Montepremi da 125.000 euro per la Suzuki Rally Cup
La stagione 2024 della Suzuki Rally Cup mette sul piatto un montepremi complessivo di 125.000 euro, suddiviso tra classifiche assolute, di categoria e speciali. Al vincitore assoluto del trofeo andranno 18.000 euro, mentre il primo classificato della categoria Racing Start si aggiudicherà 6.000 euro.
Premi in denaro sono previsti per le prime 10 posizioni della classifica assoluta e per i primi 6 classificati della categoria BoosterJet. Sono inoltre contemplati riconoscimenti per i tre migliori under 25, per i due migliori equipaggi femminili e per il vincitore della classifica dedicata ai navigatori.
A ogni singolo appuntamento del calendario è associato un montepremi specifico: 1.500 euro al vincitore assoluto di gara e 1.000 euro al primo classificato della categoria Racing Start. Un sistema di incentivi che contribuisce a rendere la Suzuki Rally Cup uno dei trofei monomarca più ricchi e ambiti nel panorama dei rally italiani.

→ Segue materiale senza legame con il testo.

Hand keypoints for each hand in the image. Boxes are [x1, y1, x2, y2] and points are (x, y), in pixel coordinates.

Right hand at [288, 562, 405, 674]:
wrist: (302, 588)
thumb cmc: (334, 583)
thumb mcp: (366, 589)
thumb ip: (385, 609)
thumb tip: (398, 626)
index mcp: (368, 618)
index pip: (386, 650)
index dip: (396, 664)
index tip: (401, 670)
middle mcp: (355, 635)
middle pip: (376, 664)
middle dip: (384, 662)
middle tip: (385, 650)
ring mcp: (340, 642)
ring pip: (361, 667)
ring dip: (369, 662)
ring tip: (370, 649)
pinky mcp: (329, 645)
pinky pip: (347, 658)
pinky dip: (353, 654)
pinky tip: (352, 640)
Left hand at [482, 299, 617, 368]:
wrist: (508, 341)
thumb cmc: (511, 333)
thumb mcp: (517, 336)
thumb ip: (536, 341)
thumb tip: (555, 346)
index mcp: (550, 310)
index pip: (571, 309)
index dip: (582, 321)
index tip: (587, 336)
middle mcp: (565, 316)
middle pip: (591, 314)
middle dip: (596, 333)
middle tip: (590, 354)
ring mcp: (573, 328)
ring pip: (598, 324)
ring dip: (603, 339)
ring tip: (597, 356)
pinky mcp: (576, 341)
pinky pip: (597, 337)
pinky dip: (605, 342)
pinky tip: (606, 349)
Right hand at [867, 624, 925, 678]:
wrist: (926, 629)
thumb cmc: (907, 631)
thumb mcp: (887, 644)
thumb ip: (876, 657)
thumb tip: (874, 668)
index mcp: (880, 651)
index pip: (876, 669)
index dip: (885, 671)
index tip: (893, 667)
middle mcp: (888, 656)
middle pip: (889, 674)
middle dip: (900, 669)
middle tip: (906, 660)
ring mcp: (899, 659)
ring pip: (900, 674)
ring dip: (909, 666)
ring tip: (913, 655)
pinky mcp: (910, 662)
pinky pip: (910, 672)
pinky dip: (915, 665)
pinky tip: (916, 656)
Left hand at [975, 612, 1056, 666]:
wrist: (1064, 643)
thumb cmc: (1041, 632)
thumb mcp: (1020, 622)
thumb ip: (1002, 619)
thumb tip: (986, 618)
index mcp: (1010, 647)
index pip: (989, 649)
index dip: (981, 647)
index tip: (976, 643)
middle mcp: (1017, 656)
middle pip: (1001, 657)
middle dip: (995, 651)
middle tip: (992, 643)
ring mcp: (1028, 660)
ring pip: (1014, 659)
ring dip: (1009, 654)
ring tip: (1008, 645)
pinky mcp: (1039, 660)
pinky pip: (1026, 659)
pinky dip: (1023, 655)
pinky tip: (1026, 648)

Classifica provvisoria e albo d’oro del trofeo
Dopo il primo round del Ciocco, la classifica della Suzuki Rally Cup 2024 vede:
- 1. Roberto Pellè, 25 punti
- 2. Sebastian Dallapiccola, 24 punti
- 3. Alessandro Forneris, 18 punti
- 4. Samuele Santero, 15 punti
- 5. Filippo Gelsomino, 12 punti
- 6. Corrado Peloso, punti non specificati nel comunicato
- 7. Jean Claude Vallino, 9 punti
- 8. Martinelli, 8 punti
- 9. Lorenzo Olivieri, 7 punti
- 10. Simone Rivia, 6 punti
L’albo d’oro della Suzuki Rally Cup dal 2008 al 2023 fotografa l’evoluzione del trofeo e la crescita di numerosi talenti poi affermatisi ad alti livelli:
- 2008 Roberto Sordi
- 2009 Andrea Crugnola
- 2010 Milko Pini
- 2011 Claudio Gubertini
- 2012 Damiano Defilippi
- 2013 Paolo Amorisco
- 2014 Alessandro Uliana
- 2015 Marco Capello
- 2016 Corrado Peloso
- 2017 Simone Rivia
- 2018 Corrado Peloso
- 2019 Simone Goldoni
- 2020 Andrea Scalzotto
- 2021 Simone Goldoni
- 2022 Matteo Giordano
- 2023 Matteo Giordano
Calendario Suzuki Rally Cup 2024
La stagione 2024 della Suzuki Rally Cup si articola su sette appuntamenti distribuiti tra nord e sud Italia, in abbinamento ai principali rally validi per i campionati nazionali:
- 15-16 marzo – 46° Rally Il Ciocco e Valle del Serchio
- 12-13 aprile – 70° Rally Regione Piemonte
- 24-25 maggio – 56° Rally del Salento
- 28-29 giugno – 42° Rally Due Valli
- 19-20 luglio – 37° Rally Lana
- 13-14 settembre – 47° Rally 1000 Miglia
- 18-19 ottobre – 71° Rallye Sanremo
Ad Alba, con 17 equipaggi della Suzuki Rally Cup pronti al via e un palcoscenico di primo livello, il secondo round del monomarca promette una sfida ad alta intensità, dove esperienza e gioventù si confronteranno ancora una volta a colpi di secondi sul filo dei cronometri.